REQUIRED WORK —
Retype, without any change, the line that contains "ФЕДЕРАЦИЯ АЛЬП" and every line that follows it to the end of the entries, and nothing else.

Transcribed page contents:
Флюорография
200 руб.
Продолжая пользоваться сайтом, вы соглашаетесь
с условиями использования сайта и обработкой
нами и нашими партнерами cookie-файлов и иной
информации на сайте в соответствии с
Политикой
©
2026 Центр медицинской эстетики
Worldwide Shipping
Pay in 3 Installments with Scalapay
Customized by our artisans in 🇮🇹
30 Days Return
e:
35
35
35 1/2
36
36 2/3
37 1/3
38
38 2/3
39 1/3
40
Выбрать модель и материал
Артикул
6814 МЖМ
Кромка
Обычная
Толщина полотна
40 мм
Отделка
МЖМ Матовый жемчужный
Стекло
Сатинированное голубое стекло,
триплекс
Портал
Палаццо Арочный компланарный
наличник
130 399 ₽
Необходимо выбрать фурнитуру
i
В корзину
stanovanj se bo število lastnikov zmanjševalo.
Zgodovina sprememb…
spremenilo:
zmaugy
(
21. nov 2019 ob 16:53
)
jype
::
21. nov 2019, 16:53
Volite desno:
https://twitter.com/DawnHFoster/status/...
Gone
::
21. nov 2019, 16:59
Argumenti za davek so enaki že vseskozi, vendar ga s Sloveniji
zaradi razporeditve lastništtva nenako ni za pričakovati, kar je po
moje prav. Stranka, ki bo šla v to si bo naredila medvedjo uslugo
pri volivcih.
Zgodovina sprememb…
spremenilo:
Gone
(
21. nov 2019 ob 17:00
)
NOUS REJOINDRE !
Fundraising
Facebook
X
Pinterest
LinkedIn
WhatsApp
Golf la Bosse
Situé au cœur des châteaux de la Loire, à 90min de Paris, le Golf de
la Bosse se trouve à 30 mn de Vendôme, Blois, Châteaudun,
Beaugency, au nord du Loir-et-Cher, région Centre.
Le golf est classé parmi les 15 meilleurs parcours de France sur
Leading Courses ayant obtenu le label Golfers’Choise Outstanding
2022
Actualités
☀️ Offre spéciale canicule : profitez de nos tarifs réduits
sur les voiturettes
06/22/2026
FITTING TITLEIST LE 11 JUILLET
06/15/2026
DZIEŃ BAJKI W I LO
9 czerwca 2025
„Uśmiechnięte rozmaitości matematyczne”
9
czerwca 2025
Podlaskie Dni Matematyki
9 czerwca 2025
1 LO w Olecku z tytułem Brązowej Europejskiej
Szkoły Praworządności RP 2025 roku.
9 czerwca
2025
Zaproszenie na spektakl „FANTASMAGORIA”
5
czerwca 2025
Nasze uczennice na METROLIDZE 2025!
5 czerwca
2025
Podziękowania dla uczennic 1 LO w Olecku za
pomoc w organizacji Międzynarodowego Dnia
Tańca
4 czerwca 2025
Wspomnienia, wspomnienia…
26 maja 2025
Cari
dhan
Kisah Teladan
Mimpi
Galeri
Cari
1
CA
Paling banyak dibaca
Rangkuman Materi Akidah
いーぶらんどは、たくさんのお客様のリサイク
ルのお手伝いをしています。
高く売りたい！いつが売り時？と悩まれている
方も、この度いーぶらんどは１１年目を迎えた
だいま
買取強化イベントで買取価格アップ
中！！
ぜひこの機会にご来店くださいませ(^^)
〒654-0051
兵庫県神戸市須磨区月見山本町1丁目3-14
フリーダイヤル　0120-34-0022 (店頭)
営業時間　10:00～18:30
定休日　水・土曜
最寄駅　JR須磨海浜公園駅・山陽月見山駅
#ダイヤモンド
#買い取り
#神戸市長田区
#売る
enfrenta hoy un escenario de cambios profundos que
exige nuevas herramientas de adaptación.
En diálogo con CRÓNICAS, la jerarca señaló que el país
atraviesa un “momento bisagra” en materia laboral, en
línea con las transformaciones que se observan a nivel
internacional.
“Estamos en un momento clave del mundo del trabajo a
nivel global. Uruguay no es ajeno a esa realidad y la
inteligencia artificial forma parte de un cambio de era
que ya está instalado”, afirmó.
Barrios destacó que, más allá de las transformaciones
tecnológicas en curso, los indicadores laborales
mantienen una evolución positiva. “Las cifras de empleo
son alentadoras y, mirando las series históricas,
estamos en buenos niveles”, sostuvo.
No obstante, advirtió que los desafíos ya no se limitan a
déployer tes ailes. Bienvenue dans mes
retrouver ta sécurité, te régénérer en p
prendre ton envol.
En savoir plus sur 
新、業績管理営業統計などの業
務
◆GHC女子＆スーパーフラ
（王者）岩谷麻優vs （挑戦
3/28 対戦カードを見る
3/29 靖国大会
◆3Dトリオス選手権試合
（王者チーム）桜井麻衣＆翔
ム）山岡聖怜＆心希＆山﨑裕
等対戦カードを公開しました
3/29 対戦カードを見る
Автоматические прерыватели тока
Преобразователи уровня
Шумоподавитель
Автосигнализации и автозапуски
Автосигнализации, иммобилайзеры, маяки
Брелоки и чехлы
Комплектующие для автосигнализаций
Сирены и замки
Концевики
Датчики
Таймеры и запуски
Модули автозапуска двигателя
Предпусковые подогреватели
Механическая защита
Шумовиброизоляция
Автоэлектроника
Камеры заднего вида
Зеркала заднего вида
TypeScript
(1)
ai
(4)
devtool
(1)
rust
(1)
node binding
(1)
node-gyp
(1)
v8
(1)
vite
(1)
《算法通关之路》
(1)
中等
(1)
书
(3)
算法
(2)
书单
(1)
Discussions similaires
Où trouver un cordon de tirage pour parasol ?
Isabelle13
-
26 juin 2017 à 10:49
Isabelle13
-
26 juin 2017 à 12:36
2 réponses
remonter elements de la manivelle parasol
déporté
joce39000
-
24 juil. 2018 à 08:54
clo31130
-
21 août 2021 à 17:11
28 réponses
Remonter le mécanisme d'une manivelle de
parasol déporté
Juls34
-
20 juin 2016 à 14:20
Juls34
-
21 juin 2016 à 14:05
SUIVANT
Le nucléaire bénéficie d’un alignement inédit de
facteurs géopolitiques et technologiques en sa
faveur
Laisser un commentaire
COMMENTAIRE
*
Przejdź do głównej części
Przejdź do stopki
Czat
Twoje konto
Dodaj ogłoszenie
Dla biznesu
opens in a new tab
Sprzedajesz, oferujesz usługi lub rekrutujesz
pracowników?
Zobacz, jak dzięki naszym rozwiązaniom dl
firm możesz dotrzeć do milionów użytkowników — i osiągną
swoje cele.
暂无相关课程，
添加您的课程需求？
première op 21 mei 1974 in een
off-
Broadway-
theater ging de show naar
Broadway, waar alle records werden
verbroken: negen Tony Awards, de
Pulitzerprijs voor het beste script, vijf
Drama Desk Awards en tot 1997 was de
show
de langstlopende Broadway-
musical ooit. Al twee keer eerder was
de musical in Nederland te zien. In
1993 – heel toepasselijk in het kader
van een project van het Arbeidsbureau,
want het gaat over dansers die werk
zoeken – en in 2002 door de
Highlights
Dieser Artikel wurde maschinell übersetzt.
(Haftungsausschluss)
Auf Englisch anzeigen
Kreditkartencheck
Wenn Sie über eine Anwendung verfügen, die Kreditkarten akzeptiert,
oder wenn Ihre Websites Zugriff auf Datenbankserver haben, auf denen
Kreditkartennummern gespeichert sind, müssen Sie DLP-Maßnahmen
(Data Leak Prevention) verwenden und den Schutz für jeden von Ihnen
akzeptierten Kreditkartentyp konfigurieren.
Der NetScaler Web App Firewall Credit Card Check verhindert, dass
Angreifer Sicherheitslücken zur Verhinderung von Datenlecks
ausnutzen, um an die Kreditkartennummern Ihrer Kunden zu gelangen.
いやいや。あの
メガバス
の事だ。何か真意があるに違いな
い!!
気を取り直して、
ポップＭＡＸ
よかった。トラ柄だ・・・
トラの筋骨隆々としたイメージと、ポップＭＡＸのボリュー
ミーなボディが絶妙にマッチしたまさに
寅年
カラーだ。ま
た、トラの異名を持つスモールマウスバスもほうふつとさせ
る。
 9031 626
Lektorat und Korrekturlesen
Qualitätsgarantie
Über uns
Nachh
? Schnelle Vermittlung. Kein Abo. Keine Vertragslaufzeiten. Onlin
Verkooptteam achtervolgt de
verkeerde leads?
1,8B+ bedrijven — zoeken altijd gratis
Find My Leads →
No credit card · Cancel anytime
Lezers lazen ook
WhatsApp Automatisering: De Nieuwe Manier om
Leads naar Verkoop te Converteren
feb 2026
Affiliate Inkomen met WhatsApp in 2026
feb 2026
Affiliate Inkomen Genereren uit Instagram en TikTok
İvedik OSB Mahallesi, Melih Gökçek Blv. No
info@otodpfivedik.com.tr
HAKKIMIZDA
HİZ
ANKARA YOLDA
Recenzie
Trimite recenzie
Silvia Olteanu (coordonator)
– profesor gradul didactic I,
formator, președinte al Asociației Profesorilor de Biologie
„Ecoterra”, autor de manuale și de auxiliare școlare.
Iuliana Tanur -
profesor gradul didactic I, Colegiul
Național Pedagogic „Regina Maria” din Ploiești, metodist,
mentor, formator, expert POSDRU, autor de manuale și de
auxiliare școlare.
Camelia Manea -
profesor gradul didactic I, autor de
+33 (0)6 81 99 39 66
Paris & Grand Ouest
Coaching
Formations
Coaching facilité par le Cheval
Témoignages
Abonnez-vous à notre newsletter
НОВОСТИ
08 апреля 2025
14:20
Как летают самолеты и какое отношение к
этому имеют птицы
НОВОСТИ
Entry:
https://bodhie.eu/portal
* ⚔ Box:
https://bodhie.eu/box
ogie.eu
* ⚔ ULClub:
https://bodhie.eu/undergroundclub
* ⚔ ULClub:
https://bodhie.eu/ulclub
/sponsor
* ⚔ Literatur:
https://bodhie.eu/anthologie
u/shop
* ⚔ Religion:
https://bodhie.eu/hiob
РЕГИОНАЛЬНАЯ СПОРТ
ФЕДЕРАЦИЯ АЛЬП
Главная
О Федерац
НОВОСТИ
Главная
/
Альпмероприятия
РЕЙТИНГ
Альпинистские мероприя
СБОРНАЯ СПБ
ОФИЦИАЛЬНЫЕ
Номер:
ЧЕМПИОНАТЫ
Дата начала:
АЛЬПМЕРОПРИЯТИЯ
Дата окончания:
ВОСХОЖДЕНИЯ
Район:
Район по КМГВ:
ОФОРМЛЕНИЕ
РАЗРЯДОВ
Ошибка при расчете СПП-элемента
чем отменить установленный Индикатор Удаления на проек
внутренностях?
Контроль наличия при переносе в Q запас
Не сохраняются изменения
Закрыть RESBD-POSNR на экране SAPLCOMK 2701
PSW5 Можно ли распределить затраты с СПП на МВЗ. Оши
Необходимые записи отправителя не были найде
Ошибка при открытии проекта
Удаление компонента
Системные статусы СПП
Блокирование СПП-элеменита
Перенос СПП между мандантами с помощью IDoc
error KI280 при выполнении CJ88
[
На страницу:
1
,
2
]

SOLVED PROBLEM —
ФЕДЕРАЦИЯ АЛЬП
Главная
О Федерац
НОВОСТИ
Главная
/
Альпмероприятия
РЕЙТИНГ
Альпинистские мероприя
СБОРНАЯ СПБ
ОФИЦИАЛЬНЫЕ
Номер:
ЧЕМПИОНАТЫ
Дата начала:
АЛЬПМЕРОПРИЯТИЯ
Дата окончания:
ВОСХОЖДЕНИЯ
Район:
Район по КМГВ:
ОФОРМЛЕНИЕ
РАЗРЯДОВ
Ошибка при расчете СПП-элемента
чем отменить установленный Индикатор Удаления на проек
внутренностях?
Контроль наличия при переносе в Q запас
Не сохраняются изменения
Закрыть RESBD-POSNR на экране SAPLCOMK 2701
PSW5 Можно ли распределить затраты с СПП на МВЗ. Оши
Необходимые записи отправителя не были найде
Ошибка при открытии проекта
Удаление компонента
Системные статусы СПП
Блокирование СПП-элеменита
Перенос СПП между мандантами с помощью IDoc
error KI280 при выполнении CJ88
[
На страницу:
1
,
2
]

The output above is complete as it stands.